Since claimant did not elect coverage for his self-employment, he is not entitled to benefits based on a loss of wages from the employment.

¶7 Petitioner argues that he should receive compensation based upon section 39-71-118(7), MCA (1995), which provides:

(7)  (a) The trustees of a rural fire district, a county governing body providing rural fire protection, or the county commissioners or trustees for a fire service area may elect to include as an employee within the provisions of this chapter any volunteer firefighter. A volunteer firefighter who receives workers' compensation coverage under this section may not receive disability benefits under Title 19, chapter 17.
(b) In the event of an election, the employer shall report payroll for all volunteer firefighters for premium and weekly benefit purposes based on the number of volunteer hours of each firefighter times the average weekly wage divided by 40 hours, subject to a maximum of 1½ times the average weekly wage.

He argues that since "[t]here is no separate provisions for ambulance workers . . . it must be concluded that the benefit formula used for firefighters was also intended to apply to ambulance workers." (Petitioner's Motion for Summary Judgment at 3.) If correct, wages would be imputed to petitioner based upon his volunteer hours and the state's average weekly wage. The argument, however, is unpersuasive.
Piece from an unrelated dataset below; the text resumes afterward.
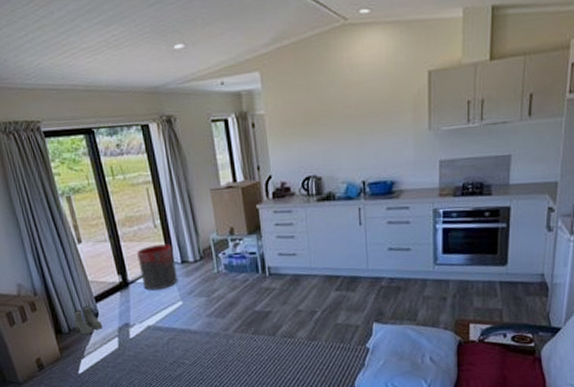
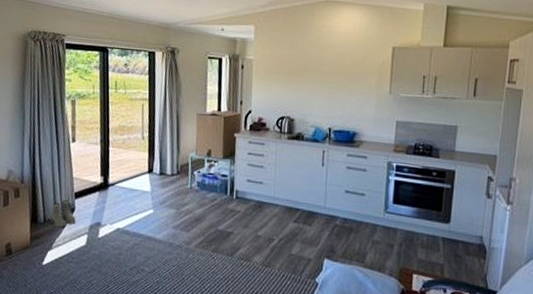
trash can: present [137,244,178,290] -> none [121,154,155,196]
¶8 In construing statutes the Court is precluded from inserting requirements or entitlements which the legislature has omitted. "In the construction of a statute, the office of the judge is simply to ascertain and declare what is in terms or in substance contained therein, not to insert what has been omitted or to omit what has been inserted." § 1-2-101, MCA. No mention is made in the cited section of ambulance workers, and the Court cannot expand the coverage of the section to include ambulance workers. Moreover, subsection (7) applies only to Rural Fire Districts. Petitioner was not employed by a Rural Fire District as a fireman, ambulance driver, or otherwise, thus the section is inapplicable.

¶9 Having failed to cite any legal authority which might entitle him to TTD benefits, summary judgment must be granted to respondent, not petitioner.(3)

JUDGMENT

¶10 The petition in this matter is dismissed with prejudice. Each party is responsible for his/its costs and attorney fees.
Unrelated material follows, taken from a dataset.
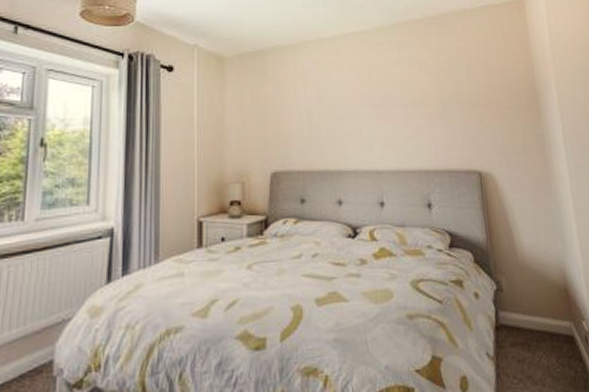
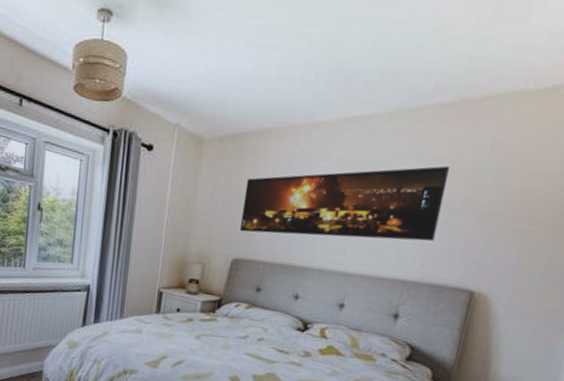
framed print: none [271,68,439,143] -> present [240,165,451,242]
¶11 This Summary Judgment is certified as final for purposes of appeal.

DATED in Helena, Montana, this 14th day of December, 2001.

(SEAL)

\s\ Mike McCarter

JUDGE

c: Ms. Laurie Wallace
Mr. Norman H. Grosfield
Submitted: December 11, 2001

1. Petitioner had an opportunity to file a response brief but notified the Court that he would not do so. He could have controverted the additional factual statement in such brief.

2. Respondent offered to confirm this fact by affidavit if petitioner wished. (Id.) Petitioner did not respond to the offer, thus further indicating that the fact may be accepted as true for purposes of the summary judgment motion.

3. A formal cross-motion is not required for the court to grant summary judgment to the non-moving party, as long as "the original movant had a full and fair opportunity to meet the proposition" and the other party is entitled to judgment as a matter of law. Hereford v. Hereford, 183 Mont. 104, 107-08, 598 P.2d 600, 602 (1979).